== Segment start ==

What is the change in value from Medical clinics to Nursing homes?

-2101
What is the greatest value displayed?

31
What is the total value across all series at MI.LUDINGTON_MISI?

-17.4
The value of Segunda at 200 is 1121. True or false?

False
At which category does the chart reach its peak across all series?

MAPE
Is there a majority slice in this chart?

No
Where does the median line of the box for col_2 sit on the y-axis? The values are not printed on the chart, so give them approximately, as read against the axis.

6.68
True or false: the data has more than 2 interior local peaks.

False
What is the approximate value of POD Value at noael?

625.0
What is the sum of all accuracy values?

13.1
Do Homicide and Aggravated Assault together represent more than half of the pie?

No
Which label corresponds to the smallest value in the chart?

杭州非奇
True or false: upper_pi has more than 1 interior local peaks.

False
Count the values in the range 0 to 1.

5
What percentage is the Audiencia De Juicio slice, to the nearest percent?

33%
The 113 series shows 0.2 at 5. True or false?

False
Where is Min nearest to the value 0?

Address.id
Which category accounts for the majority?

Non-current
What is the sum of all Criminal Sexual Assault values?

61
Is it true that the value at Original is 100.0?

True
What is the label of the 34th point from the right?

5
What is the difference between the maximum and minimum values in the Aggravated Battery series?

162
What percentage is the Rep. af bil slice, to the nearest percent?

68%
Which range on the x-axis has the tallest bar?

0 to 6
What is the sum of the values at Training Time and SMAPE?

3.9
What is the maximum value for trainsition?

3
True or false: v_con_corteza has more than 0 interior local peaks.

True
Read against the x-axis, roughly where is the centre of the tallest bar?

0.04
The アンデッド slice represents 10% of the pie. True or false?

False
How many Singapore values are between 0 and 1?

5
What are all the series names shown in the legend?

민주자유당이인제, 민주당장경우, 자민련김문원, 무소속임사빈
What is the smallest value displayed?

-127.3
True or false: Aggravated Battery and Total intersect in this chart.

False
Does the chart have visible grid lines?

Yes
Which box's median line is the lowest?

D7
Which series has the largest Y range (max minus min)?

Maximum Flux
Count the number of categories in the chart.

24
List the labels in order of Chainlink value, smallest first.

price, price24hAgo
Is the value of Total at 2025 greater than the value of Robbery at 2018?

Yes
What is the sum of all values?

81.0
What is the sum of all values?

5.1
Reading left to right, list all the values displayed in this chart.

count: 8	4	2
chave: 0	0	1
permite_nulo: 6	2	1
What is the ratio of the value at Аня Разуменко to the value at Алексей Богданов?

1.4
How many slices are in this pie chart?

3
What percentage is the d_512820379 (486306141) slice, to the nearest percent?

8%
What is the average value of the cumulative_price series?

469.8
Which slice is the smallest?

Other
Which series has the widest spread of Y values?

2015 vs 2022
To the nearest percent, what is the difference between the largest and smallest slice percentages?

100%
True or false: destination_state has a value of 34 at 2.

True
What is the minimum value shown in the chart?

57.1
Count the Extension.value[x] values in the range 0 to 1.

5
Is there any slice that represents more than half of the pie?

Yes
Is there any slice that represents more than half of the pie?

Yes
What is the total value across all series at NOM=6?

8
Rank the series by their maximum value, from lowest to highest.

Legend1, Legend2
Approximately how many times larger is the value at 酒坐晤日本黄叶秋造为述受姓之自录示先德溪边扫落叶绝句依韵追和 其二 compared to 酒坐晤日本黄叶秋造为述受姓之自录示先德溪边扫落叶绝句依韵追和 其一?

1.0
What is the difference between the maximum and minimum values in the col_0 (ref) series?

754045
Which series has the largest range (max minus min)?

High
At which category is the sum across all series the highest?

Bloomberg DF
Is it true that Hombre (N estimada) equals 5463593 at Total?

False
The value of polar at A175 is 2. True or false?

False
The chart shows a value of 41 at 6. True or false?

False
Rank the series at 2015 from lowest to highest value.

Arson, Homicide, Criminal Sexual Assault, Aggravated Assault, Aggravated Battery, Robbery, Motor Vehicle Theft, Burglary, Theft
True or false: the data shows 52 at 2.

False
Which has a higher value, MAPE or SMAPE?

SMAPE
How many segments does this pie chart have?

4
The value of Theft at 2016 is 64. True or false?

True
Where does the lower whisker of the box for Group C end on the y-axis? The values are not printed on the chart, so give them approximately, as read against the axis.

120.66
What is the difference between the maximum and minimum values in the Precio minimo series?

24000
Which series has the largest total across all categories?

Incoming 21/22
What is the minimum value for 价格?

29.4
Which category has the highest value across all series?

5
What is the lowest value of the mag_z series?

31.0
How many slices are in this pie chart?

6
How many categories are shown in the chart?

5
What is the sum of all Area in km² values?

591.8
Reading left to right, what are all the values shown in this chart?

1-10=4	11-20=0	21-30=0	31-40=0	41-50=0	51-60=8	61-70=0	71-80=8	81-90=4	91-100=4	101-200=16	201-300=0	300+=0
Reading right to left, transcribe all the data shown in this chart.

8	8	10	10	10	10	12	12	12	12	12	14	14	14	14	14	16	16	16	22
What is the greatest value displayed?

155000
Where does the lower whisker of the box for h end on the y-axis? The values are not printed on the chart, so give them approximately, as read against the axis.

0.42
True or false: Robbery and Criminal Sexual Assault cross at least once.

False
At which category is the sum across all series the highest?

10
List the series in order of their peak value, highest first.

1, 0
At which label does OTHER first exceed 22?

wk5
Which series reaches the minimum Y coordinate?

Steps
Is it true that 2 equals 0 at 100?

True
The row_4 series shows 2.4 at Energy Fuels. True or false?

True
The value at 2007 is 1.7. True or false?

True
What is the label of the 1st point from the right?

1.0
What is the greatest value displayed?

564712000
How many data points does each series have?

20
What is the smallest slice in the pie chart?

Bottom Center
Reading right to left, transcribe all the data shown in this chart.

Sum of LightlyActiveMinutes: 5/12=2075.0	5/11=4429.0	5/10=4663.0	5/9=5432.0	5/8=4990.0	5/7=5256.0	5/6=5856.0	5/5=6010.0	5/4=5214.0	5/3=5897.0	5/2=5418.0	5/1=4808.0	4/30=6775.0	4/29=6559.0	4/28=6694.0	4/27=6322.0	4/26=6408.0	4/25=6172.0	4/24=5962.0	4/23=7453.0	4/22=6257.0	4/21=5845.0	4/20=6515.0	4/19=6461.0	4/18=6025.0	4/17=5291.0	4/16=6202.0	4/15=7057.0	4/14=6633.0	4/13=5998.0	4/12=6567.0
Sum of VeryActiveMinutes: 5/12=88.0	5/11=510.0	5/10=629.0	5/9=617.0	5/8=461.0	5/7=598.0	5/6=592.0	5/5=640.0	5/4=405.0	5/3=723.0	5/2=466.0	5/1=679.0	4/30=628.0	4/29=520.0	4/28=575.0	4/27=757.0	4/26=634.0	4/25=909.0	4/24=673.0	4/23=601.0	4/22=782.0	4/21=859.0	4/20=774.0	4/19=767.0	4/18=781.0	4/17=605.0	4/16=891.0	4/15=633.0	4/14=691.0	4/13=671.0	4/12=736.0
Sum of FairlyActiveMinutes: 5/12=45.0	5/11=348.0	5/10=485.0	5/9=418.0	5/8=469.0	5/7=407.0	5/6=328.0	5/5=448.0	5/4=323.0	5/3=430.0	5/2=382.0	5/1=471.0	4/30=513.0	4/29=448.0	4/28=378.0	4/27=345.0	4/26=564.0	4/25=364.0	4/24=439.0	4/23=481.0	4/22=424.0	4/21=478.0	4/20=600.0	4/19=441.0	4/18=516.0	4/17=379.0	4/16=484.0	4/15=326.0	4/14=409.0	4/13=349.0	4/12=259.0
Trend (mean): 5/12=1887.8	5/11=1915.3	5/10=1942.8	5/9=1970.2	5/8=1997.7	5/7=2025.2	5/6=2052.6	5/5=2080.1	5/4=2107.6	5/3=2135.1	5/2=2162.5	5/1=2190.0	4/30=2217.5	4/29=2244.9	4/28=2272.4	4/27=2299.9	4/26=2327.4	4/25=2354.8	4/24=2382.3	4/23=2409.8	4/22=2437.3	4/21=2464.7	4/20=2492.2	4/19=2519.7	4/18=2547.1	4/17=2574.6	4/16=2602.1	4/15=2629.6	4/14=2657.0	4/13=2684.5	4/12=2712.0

== Segment end ==

Please recast the stretch of the material from its start through the line containing "Where is Min nearest to the value 0?" as a numbered list, leaving out blank lines.

**REPLY**
1. What is the change in value from Medical clinics to Nursing homes?
2. -2101
3. What is the greatest value displayed?
4. 31
5. What is the total value across all series at MI.LUDINGTON_MISI?
6. -17.4
7. The value of Segunda at 200 is 1121. True or false?
8. False
9. At which category does the chart reach its peak across all series?
10. MAPE
11. Is there a majority slice in this chart?
12. No
13. Where does the median line of the box for col_2 sit on the y-axis? The values are not printed on the chart, so give them approximately, as read against the axis.
14. 6.68
15. True or false: the data has more than 2 interior local peaks.
16. False
17. What is the approximate value of POD Value at noael?
18. 625.0
19. What is the sum of all accuracy values?
20. 13.1
21. Do Homicide and Aggravated Assault together represent more than half of the pie?
22. No
23. Which label corresponds to the smallest value in the chart?
24. 杭州非奇
25. True or false: upper_pi has more than 1 interior local peaks.
26. False
27. Count the values in the range 0 to 1.
28. 5
29. What percentage is the Audiencia De Juicio slice, to the nearest percent?
30. 33%
31. The 113 series shows 0.2 at 5. True or false?
32. False
33. Where is Min nearest to the value 0?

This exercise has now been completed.